→ ACTIVITY
Return each line of the listing exactly, though without its images.
*** DATA BLOCK ***
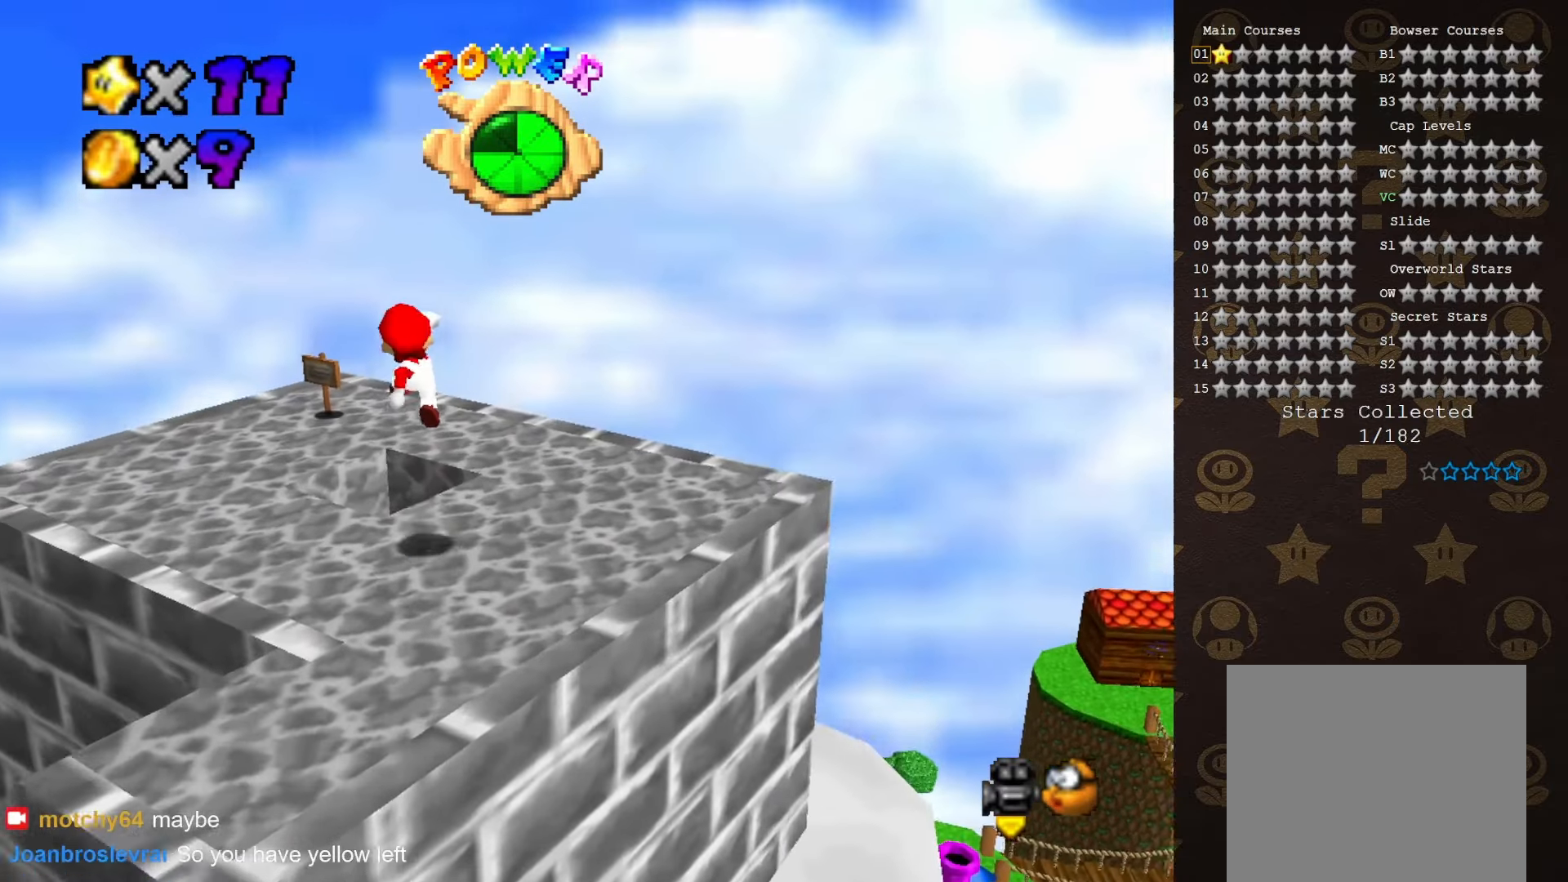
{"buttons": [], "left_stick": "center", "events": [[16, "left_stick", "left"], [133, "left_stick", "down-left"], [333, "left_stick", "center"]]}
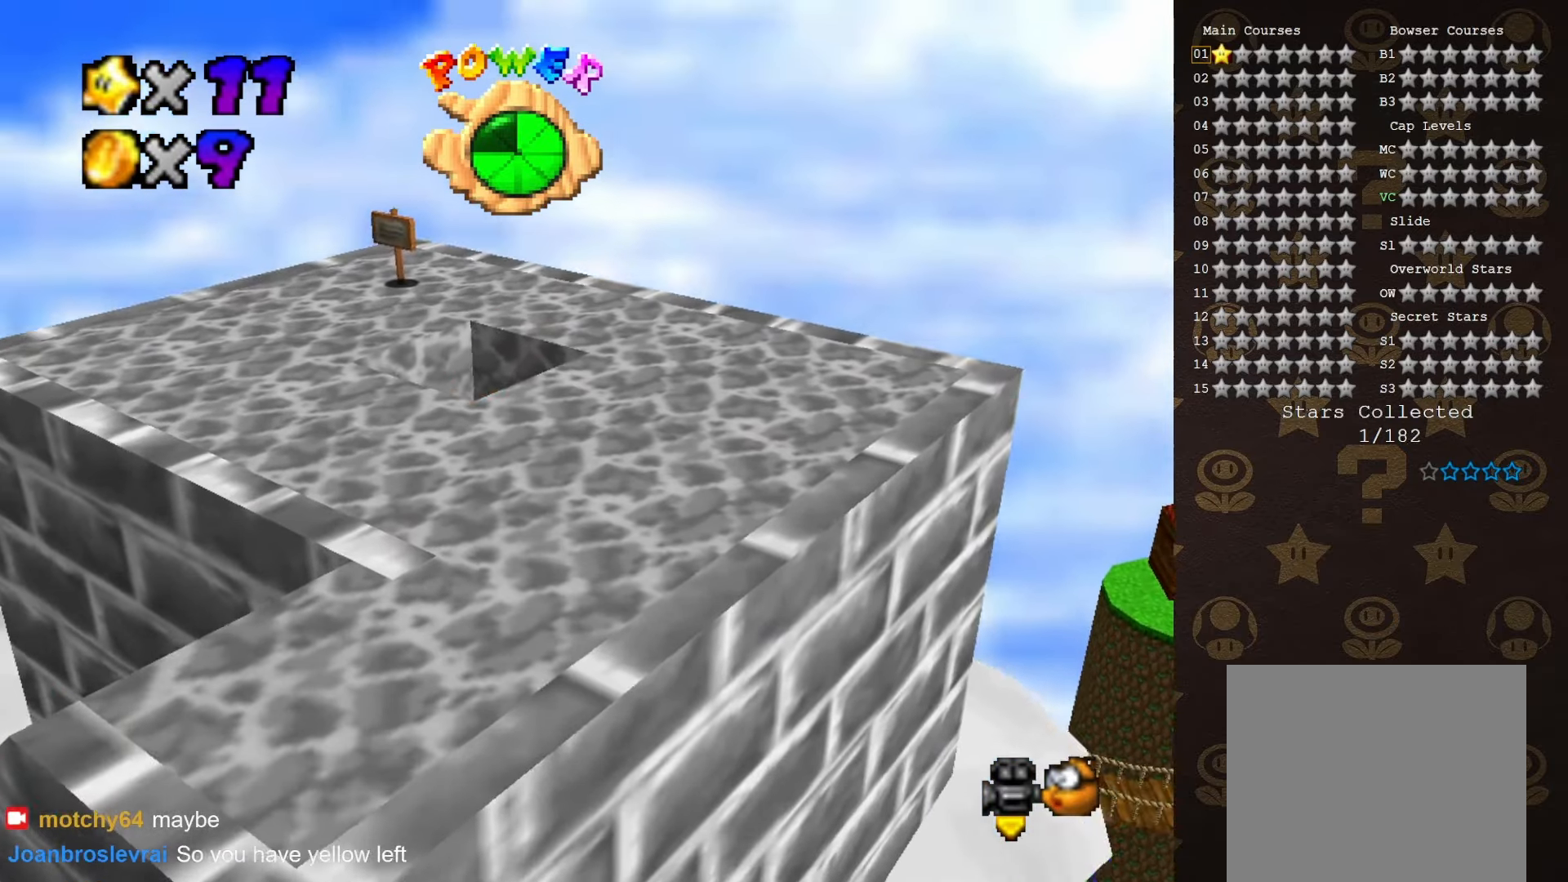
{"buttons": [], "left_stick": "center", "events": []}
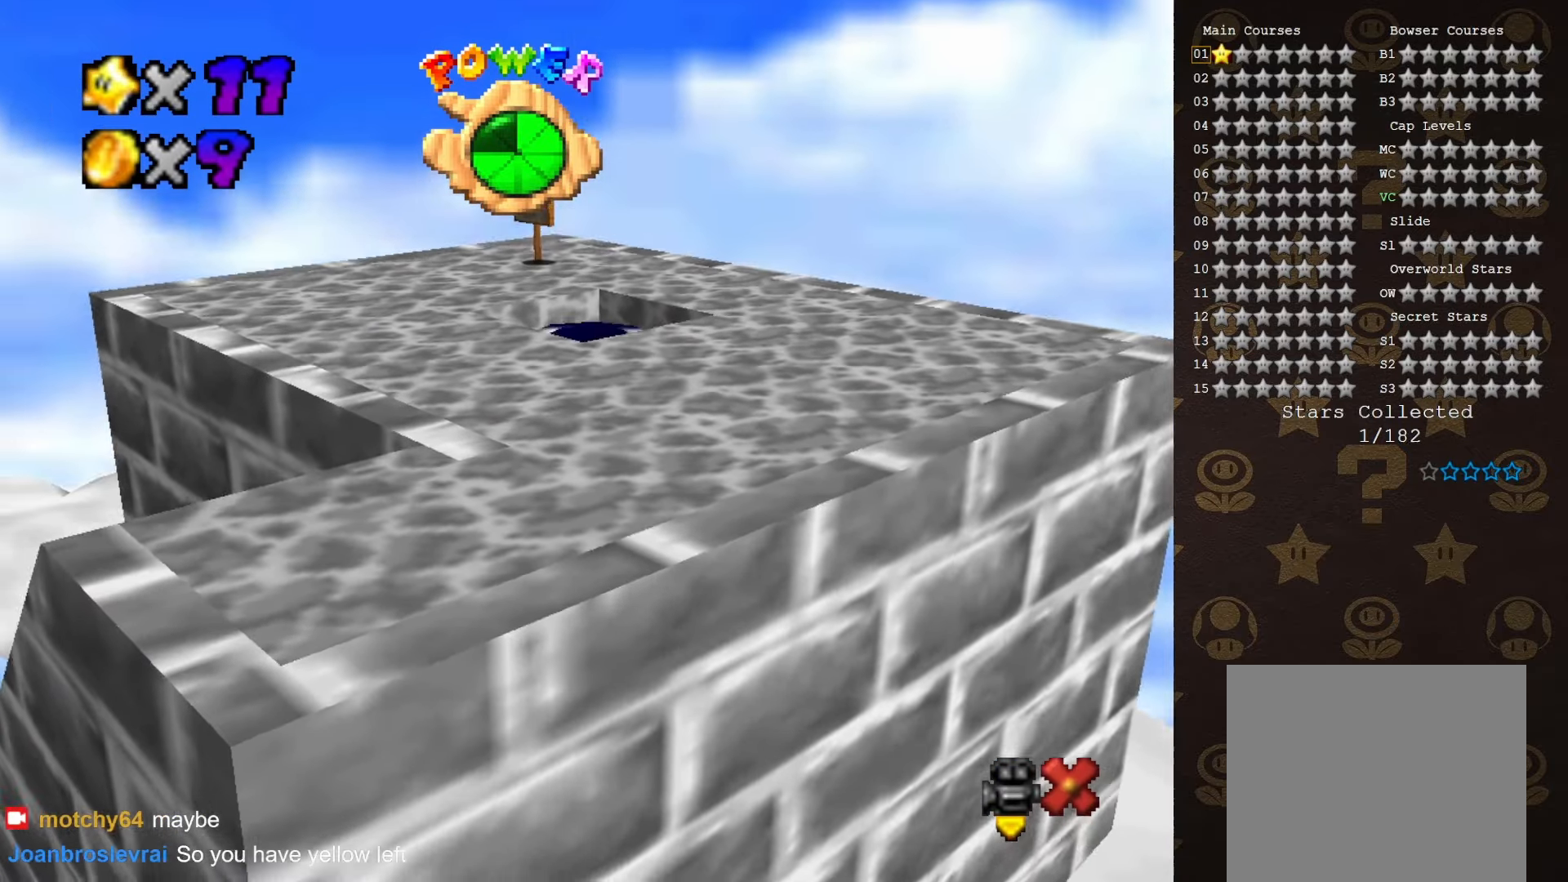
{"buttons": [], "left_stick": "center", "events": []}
*** End of DATA BLOCK ***
→ EXERCISE ANSWER
{"buttons": [], "left_stick": "center", "events": [[16, "left_stick", "left"], [133, "left_stick", "down-left"], [333, "left_stick", "center"]]}
{"buttons": [], "left_stick": "center", "events": []}
{"buttons": [], "left_stick": "center", "events": []}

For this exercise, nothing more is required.